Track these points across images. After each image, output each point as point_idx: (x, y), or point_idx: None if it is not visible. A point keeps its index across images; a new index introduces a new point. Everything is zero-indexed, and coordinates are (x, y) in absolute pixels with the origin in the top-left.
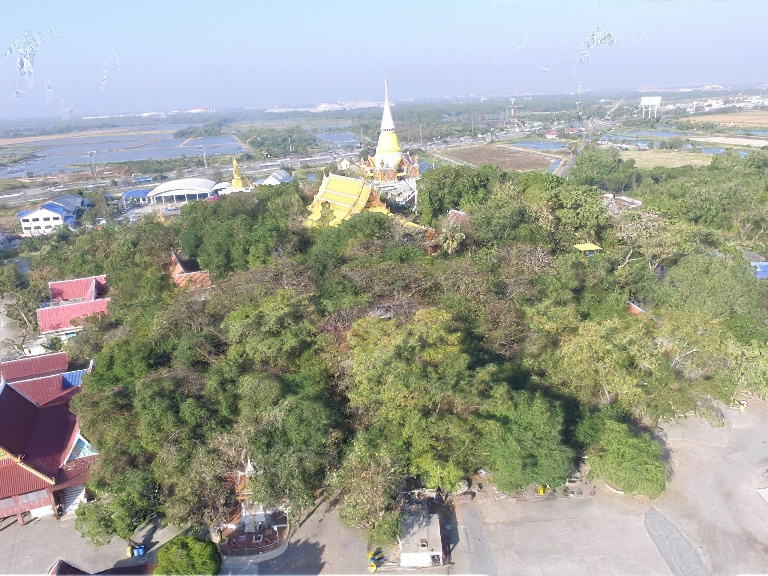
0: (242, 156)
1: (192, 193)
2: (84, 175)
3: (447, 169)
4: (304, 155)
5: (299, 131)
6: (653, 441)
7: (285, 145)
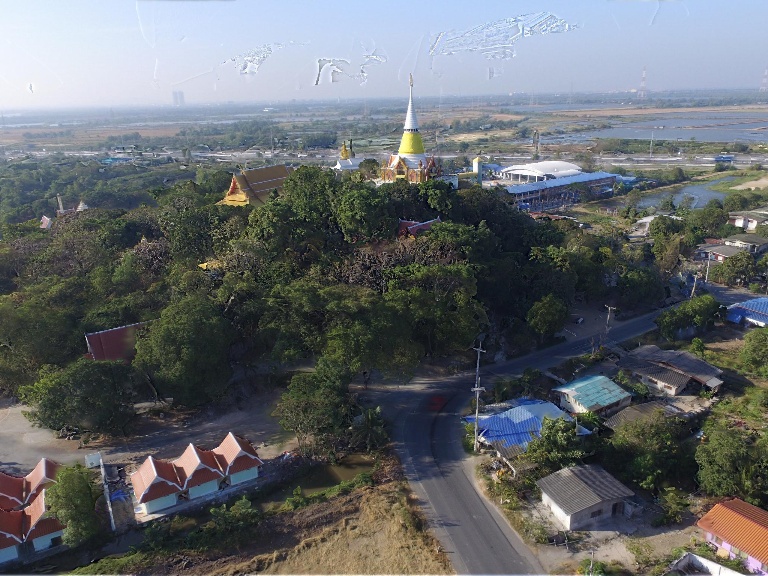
0: (732, 146)
1: (533, 175)
2: (552, 148)
3: (296, 172)
4: None
5: None
6: (7, 403)
7: None
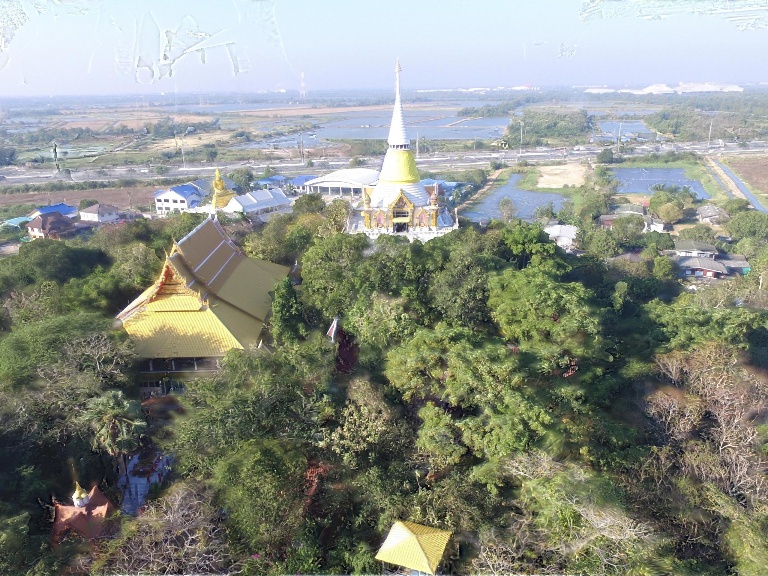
====================
> WHAT IS EXPECTED
Please retype the listing above word for word, leaving out the pictures.

> TASK SOLUTION
Track these points across images. After each image, output each point as point_idx: (x, y), or point_idx: None if it is not visible. A point keeps its index across images; a new index introduces a new point. Everything is zero-indexed, and coordinates are (x, y) in absolute pixels with the origin in the top-left.
0: (242, 156)
1: (192, 193)
2: (84, 175)
3: (447, 169)
4: (304, 155)
5: (299, 131)
6: (653, 441)
7: (285, 145)
0: (732, 146)
1: (533, 175)
2: (552, 148)
3: (296, 172)
4: None
5: None
6: (7, 403)
7: None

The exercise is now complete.